Interesting. When I first read the Picture of Dorian Gray, I had no idea of its social context -- I didn't know Oscar Wilde was gay, I didn't know the book was considered controversial. I just picked it up on a whim and thought it was a well-written book full of fantastically clever dialogue and over-the-top cynicism. But I was, ironically, left with an impression that the Victorian era was more comfortable with male intimacy, and appreciation for male beauty, than our own. That turned out not to be quite true, of course, as demonstrated by what they did to Wilde himself.
You should read the Strange Case of Dr Jekyll and Mr Hyde as a follow up.
The original inspiration for it was Stevenson hearing about respectable pillar of Edinburgh society, William Brodie, being caught as a burglar, stealing to repay his gambling debts. Your social capital in Victorian Britain was based around your outward appearance of respectability and had to be defended to the utmost. If you were outed as a criminal, or as a homosexual, you'd lose every shred of privilege and position.

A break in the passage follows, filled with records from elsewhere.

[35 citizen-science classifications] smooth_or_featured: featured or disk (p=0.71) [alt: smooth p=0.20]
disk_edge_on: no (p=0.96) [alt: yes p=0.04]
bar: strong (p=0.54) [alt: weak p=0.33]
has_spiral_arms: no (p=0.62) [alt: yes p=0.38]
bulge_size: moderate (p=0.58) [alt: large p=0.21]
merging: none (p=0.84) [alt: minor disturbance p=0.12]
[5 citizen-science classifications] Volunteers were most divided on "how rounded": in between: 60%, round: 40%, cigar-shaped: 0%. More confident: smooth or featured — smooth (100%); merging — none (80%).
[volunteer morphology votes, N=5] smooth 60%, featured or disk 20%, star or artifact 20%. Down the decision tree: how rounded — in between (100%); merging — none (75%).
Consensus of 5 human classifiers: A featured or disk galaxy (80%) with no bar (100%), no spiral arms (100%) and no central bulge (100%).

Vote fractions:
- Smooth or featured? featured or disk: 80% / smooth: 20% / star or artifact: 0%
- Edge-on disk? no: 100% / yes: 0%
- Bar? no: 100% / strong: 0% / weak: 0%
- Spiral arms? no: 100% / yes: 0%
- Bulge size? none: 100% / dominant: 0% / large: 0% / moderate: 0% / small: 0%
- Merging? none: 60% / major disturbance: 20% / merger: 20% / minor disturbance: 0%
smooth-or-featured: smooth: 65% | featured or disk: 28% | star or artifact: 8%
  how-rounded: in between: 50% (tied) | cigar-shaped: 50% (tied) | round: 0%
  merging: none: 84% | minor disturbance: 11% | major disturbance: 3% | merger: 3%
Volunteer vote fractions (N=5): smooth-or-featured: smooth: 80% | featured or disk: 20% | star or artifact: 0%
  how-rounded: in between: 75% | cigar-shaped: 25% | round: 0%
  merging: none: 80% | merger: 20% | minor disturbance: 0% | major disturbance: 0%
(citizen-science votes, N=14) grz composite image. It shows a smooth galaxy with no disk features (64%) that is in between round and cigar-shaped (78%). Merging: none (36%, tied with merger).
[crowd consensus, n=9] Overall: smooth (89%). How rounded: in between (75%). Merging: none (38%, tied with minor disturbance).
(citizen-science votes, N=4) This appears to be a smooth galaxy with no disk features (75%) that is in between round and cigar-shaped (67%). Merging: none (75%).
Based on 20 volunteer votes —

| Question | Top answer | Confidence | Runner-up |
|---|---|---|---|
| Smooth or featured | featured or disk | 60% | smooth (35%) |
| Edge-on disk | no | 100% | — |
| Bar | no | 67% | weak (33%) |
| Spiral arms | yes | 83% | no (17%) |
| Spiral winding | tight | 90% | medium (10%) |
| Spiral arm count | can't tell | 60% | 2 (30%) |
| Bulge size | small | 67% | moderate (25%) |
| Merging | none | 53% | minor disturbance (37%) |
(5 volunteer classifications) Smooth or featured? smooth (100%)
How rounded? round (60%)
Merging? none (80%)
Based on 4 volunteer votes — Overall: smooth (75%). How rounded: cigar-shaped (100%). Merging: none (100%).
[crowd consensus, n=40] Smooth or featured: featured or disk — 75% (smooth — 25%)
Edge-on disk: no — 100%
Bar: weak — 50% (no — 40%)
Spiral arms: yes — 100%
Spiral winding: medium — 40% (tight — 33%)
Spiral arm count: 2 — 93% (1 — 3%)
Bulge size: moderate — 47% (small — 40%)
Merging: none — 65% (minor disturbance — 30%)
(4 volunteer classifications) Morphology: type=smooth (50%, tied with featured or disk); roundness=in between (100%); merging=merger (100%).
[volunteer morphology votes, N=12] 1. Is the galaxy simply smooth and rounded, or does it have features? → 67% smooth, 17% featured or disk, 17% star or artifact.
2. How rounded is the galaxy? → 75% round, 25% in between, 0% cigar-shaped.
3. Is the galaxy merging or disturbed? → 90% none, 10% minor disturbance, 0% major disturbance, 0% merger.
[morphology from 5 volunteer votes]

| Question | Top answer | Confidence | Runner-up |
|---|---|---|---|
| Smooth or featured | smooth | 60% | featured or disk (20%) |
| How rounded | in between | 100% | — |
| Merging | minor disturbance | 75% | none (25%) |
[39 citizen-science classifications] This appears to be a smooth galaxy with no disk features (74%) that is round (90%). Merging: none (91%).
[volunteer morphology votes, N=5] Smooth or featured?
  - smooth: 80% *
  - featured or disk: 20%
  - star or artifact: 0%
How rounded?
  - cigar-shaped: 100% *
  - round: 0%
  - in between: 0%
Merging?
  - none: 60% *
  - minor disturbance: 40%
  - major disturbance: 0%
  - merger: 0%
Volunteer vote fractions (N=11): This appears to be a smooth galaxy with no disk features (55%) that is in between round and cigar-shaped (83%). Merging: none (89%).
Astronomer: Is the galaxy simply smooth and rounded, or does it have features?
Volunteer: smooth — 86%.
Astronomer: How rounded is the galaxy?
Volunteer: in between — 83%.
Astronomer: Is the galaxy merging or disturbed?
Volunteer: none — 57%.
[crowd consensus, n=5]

With that in mind, you can imagine the duality of Dr Jekyll trying to maintain his good standing while licentious Mr Hyde wants to engage in hijinks?
> But I was, ironically, left with an impression that the Victorian era was more comfortable with male intimacy, and appreciation for male beauty, than our own.
This might not be an entirely faulty perception. Wilde was, I think, aiming for plausible deniability. To hide the homoeroticism amidst the pretense of merely intense platonic love. Because in that time such expressions were often permissible.
I've seen the theory phrased a few ways but here's one take. In sufficiently homophobic societies, the possibility that a man doing something we would perceive as homoerotic, is himself gay, is close to zero. Because no one would ever risk exposure. And so expression of non-sexual intimacies we would see as gay are not perceived as gay in those societies.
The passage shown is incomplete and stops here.